We study vantage-point trees constructed using an independent sample from the uniform distribution on a fixed convex body $K$ in $(\mathbb{R}^d,\|\cdot\|)$, where $\|\cdot\|$ is an arbitrary norm on $\mathbb{R}^d$. We prove that a sequence of sets, associated with the left boundary of a vantage-point tree, forms a recurrent Harris chain on the space of convex bodies in $(\mathbb{R}^d,\|\cdot\|)$. The limiting object is a ball polyhedron, that is, an a.s.~finite intersection of closed balls in $(\mathbb{R}^d,\|\cdot\|)$ of possibly different radii. As a consequence, we derive a limit theorem for the length of the leftmost path of a vantage-point tree.

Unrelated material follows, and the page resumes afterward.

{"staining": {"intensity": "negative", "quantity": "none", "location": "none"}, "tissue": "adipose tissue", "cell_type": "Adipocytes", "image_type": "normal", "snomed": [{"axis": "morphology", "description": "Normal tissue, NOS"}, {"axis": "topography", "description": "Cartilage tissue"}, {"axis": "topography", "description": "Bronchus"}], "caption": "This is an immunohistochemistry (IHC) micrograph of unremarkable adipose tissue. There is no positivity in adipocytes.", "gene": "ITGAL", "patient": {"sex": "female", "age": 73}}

翻译：我们研究在固定凸体$K$（位于赋范空间$(\mathbb{R}^d,\|\cdot\|)$中，其中$\|\cdot\|$是$\mathbb{R}^d$上的任意范数）上，利用均匀分布独立样本构建的视点树。我们证明，与视点树左边界相关联的一系列集合，在$(\mathbb{R}^d,\|\cdot\|)$中凸体构成的空间上形成一个递归哈里斯链。其极限对象是一个球多面体，即$(\mathbb{R}^d,\|\cdot\|)$中不同半径闭球的几乎必然有限交集。由此，我们推导出视点树最左路径长度的极限定理。